### Istruzioni
**A)** Nel brano sui Pac e sugli Etf, quale variabile è, secondo Salvatore Gaziano, la più facile da controllare in un investimento?
**B)** Le seguenti affermazioni concordano con il brano sui Pac e sugli Etf? Rispondi sì o no a ciascuna, citando le parole decisive del brano. (i) Un singolo Etf può raggruppare centinaia o migliaia di titoli. (ii) Il Pac è per sua natura un investimento a breve termine. (iii) Gli Etf globali replicano indici come l'Msci World.
**C)** Trascrivi dal brano sui Pac e sugli Etf il passo che comincia con «Una differenza di» e termina con «afferma Salvatore Gaziano.».

### Testo di lettura
──────────────────────────────

Una differenza di quasi 64.000 euro che dimostra in modo lampante come i costi incidano profondamente sul risultato finale del nostro Pac. «È fondamentale, quando si valuta un investimento, guardare non solo al rendimento potenziale, ma anche e soprattutto ai costi. È la variabile più facile da controllare», afferma Salvatore Gaziano.
Un altro vantaggio degli Etf è la loro naturale diversificazione. Un singolo etf può raggruppare centinaia o migliaia di titoli di diverse aziende, settori e Paesi, garantendo una ripartizione del rischio senza dover acquistare decine di strumenti diversi. Questo evita di concentrare il proprio capitale su settori «di moda» o troppo specifici, che possono essere molto volatili.
Per un Pac, che per sua natura è un investimento a lungo termine, è fondamentale investire in un paniere il più possibile ampio e diversificato, che non risenta dei cicli di mercato di un singolo settore o di un singolo Paese. Gli Etf globali, ad esempio, che replicano indici come l'Msci World, offrono proprio questa caratteristica, riducendo il rischio di entrare sul mercato "al momento sbagliato" e permettendo di beneficiare della crescita economica mondiale.

──────────────────────────────

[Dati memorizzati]
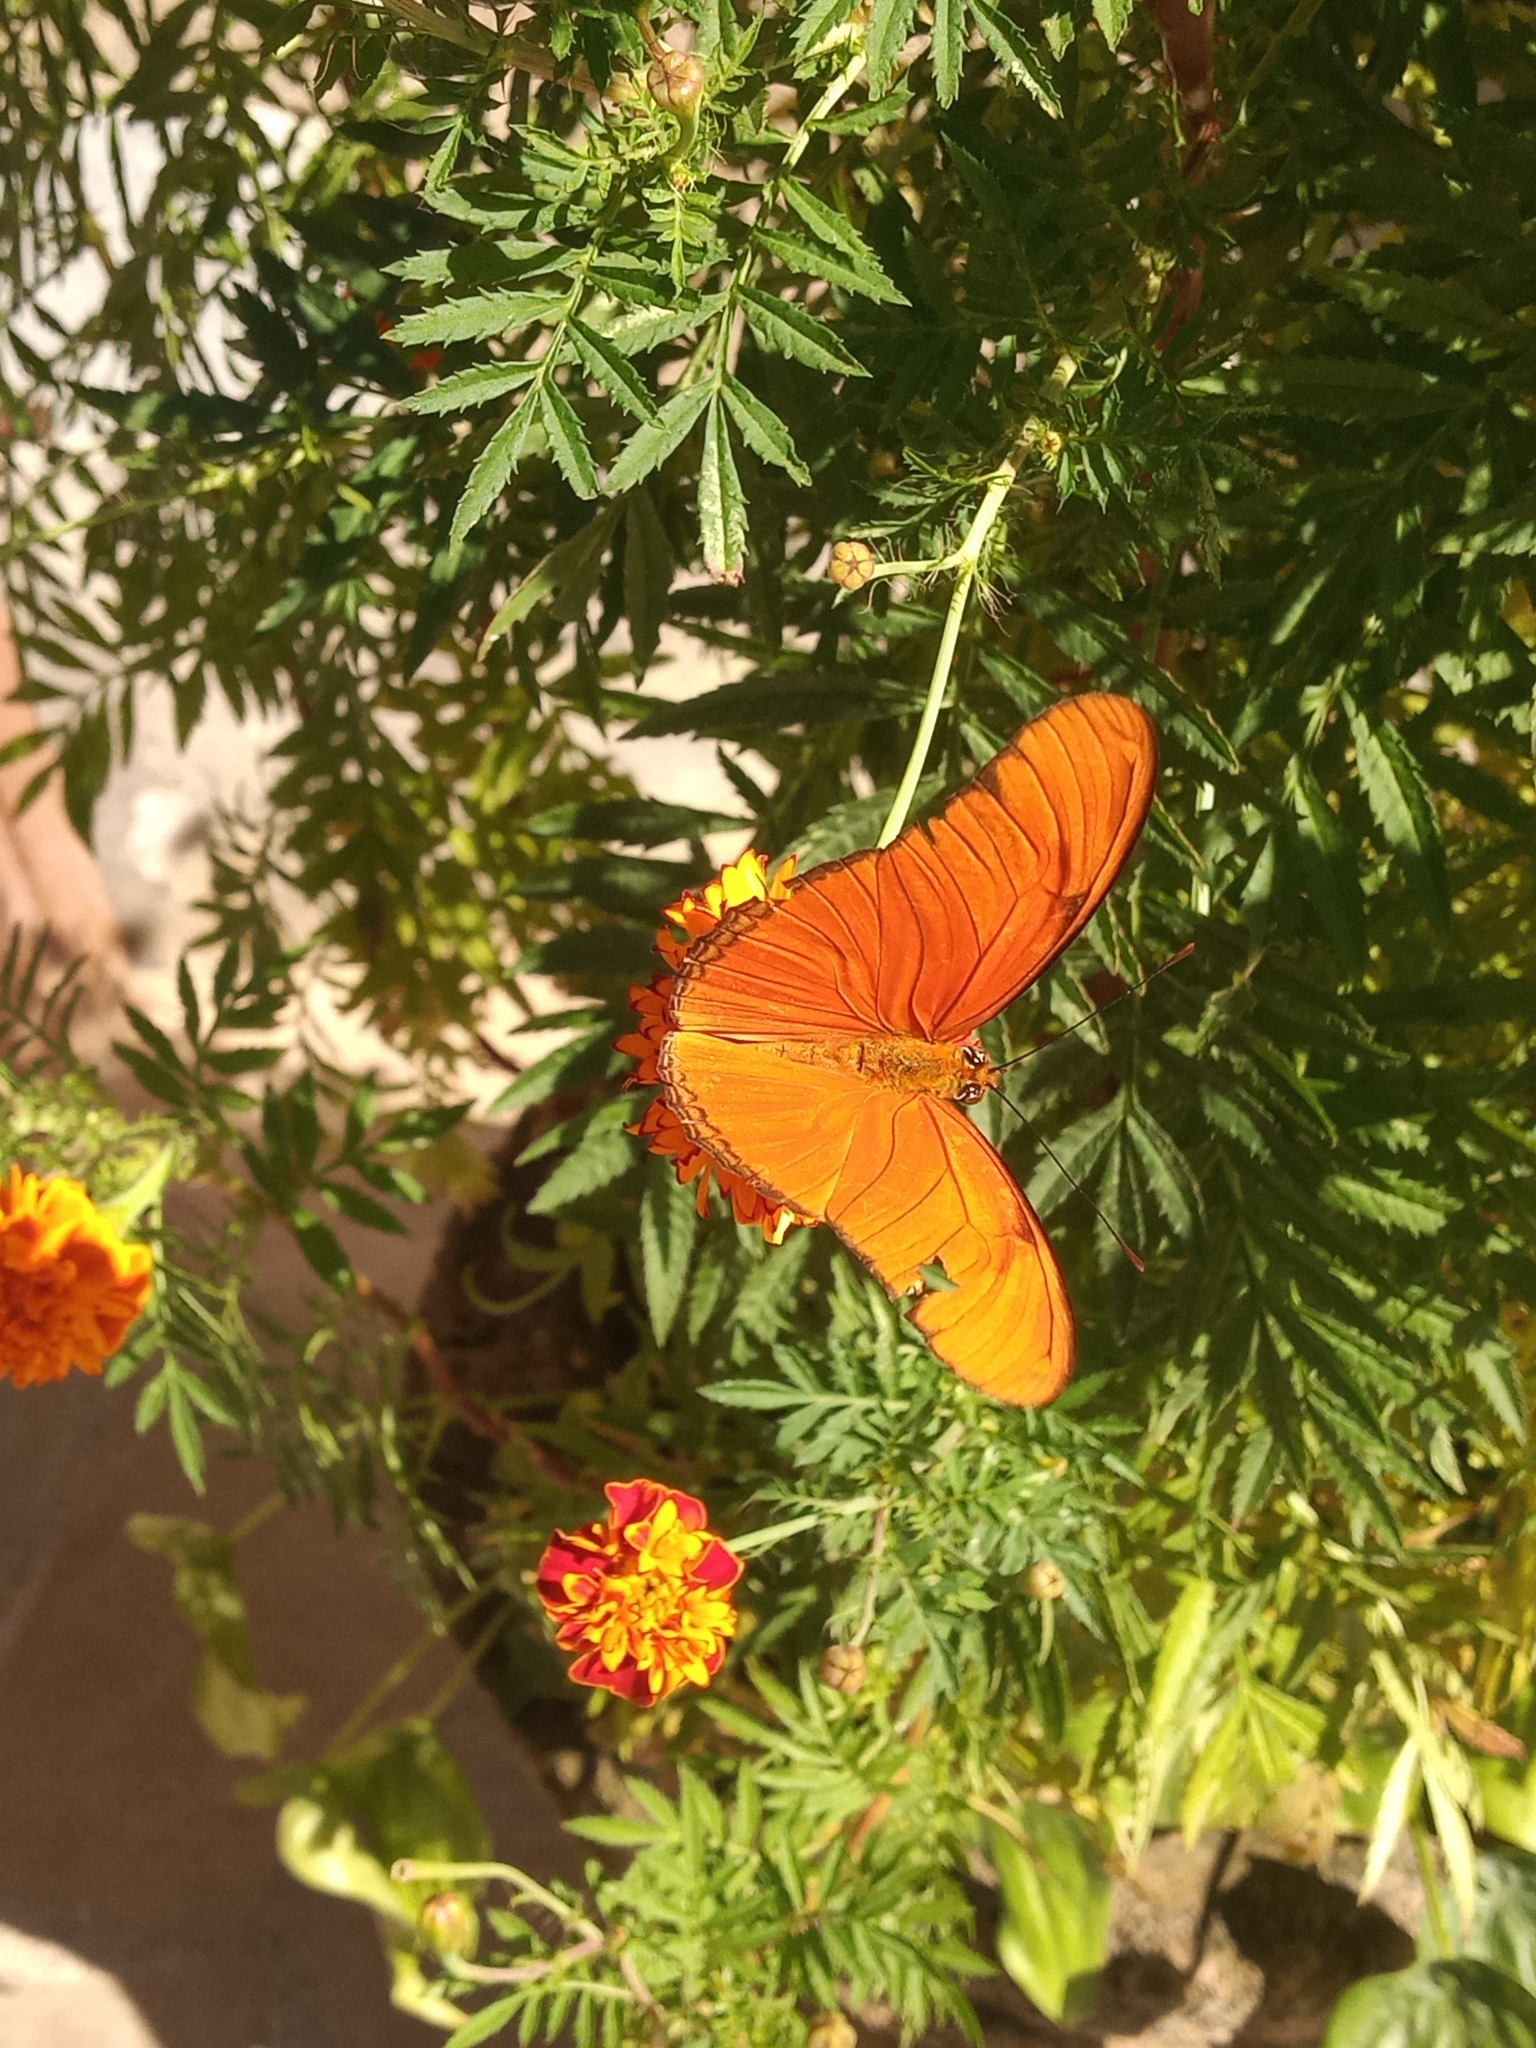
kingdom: Animalia
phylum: Arthropoda
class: Insecta
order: Lepidoptera
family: Nymphalidae
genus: Dryas
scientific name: Dryas iulia
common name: Flambeau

──────────────────────────────

### Risposte
**A)** I costi.

**B)**
(i) Sì: «Un singolo etf può raggruppare centinaia o migliaia di titoli di diverse aziende, settori e Paesi».
(ii) No: «che per sua natura è un investimento a lungo termine».
(iii) Sì: «Gli Etf globali, ad esempio, che replicano indici come l'Msci World».

**C)**
Una differenza di quasi 64.000 euro che dimostra in modo lampante come i costi incidano profondamente sul risultato finale del nostro Pac. «È fondamentale, quando si valuta un investimento, guardare non solo al rendimento potenziale, ma anche e soprattutto ai costi. È la variabile più facile da controllare», afferma Salvatore Gaziano.